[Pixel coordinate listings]

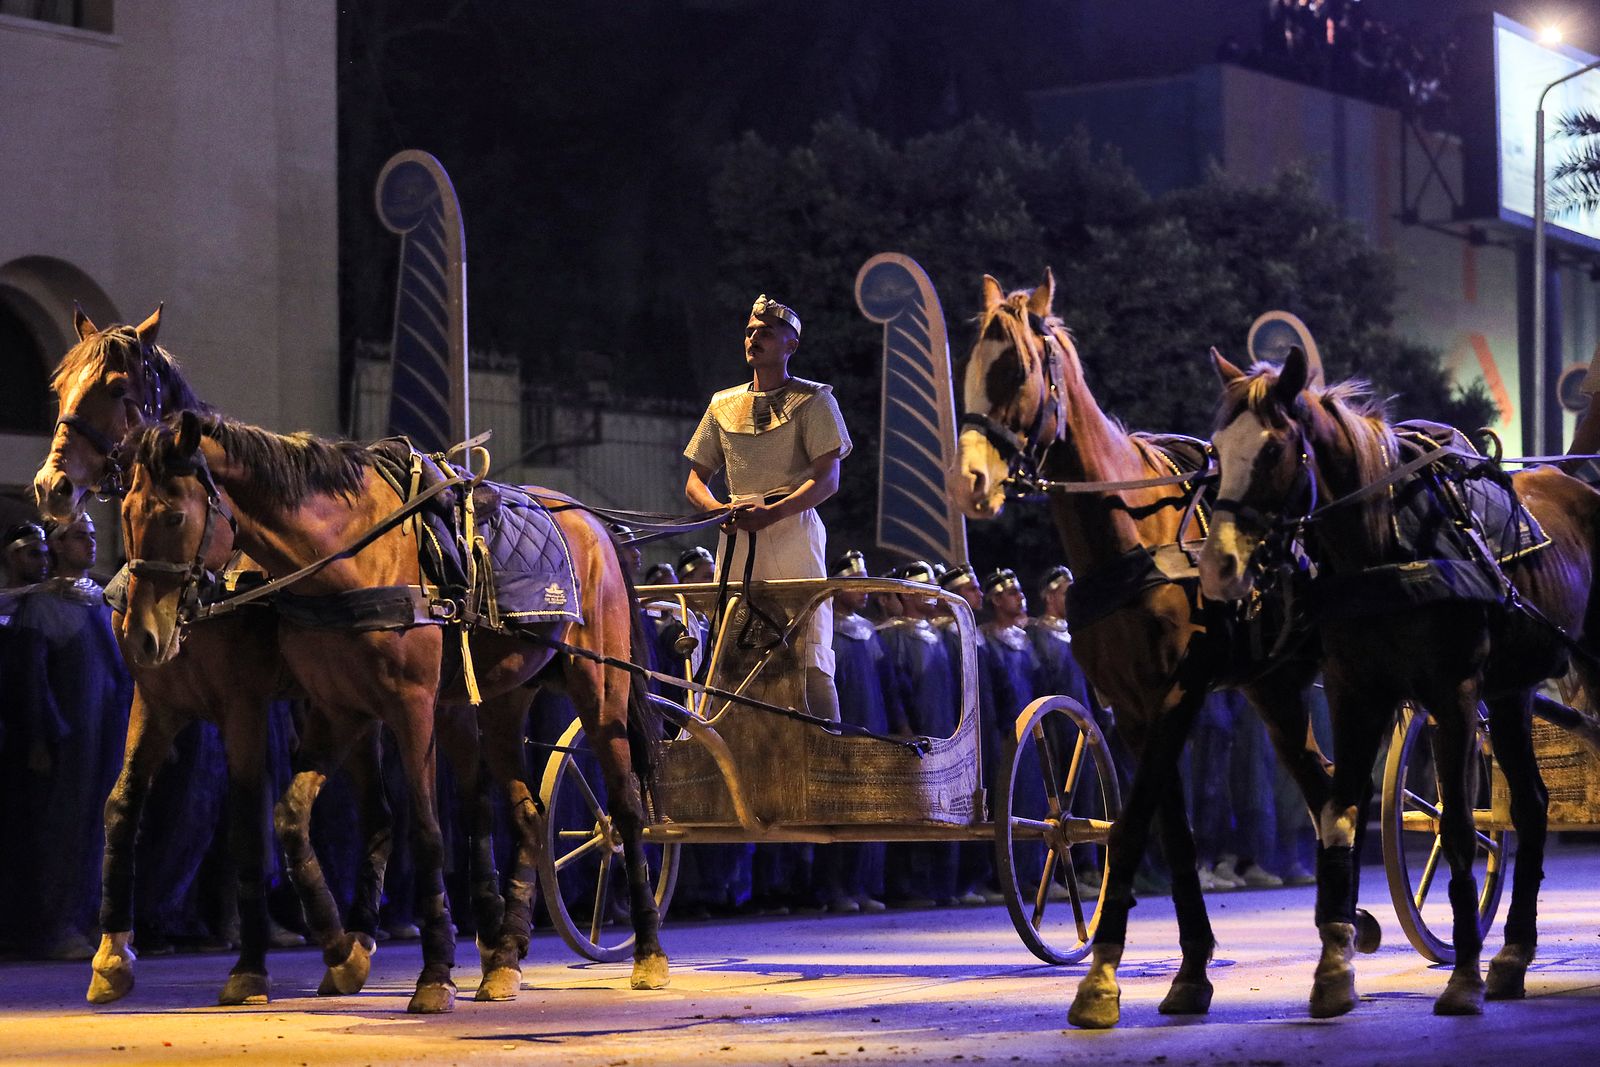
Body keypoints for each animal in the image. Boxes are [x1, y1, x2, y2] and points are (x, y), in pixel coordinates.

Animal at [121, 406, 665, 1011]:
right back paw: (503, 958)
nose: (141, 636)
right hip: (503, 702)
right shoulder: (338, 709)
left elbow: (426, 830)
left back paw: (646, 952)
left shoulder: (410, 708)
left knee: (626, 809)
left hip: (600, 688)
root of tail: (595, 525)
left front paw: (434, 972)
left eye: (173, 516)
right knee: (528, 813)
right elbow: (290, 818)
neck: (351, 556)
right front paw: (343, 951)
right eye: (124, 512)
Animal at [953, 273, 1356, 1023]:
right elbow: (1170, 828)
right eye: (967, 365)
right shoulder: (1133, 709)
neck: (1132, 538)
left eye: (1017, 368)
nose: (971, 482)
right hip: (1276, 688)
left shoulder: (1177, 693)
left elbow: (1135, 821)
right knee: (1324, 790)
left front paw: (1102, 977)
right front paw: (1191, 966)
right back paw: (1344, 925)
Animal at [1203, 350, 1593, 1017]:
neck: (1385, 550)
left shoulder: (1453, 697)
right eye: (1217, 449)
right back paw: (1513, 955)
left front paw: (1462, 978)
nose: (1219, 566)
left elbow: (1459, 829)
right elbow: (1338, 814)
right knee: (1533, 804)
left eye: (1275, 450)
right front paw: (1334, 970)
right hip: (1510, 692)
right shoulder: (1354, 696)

** Task item **
Word for word, copy out each record; do not include pictures.

** Result of this exercise **
Body keypoints for each animal in the image. Boxes are [x1, y1, x2, y2] and points are (x, y), in pixel coordinates.

Animal at [121, 406, 665, 1011]:
right back paw: (503, 958)
nose: (141, 636)
right hip: (503, 702)
right shoulder: (338, 709)
left elbow: (426, 830)
left back paw: (646, 952)
left shoulder: (410, 708)
left knee: (626, 809)
left hip: (600, 688)
root of tail: (595, 525)
left front paw: (434, 972)
left eye: (173, 516)
right knee: (528, 813)
right elbow: (290, 818)
neck: (351, 556)
right front paw: (343, 951)
right eye: (124, 512)
Animal at [953, 273, 1356, 1023]:
right elbow: (1170, 828)
right eye: (967, 365)
right shoulder: (1133, 709)
neck: (1132, 538)
left eye: (1017, 368)
nose: (971, 482)
right hip: (1276, 688)
left shoulder: (1177, 693)
left elbow: (1135, 821)
right knee: (1324, 790)
left front paw: (1102, 977)
right front paw: (1191, 966)
right back paw: (1344, 925)
Animal at [1203, 350, 1593, 1017]:
neck: (1385, 550)
left shoulder: (1453, 697)
right eye: (1217, 449)
right back paw: (1513, 955)
left front paw: (1462, 978)
nose: (1219, 566)
left elbow: (1459, 829)
right elbow: (1338, 814)
right knee: (1533, 804)
left eye: (1275, 450)
right front paw: (1334, 970)
right hip: (1510, 692)
right shoulder: (1354, 696)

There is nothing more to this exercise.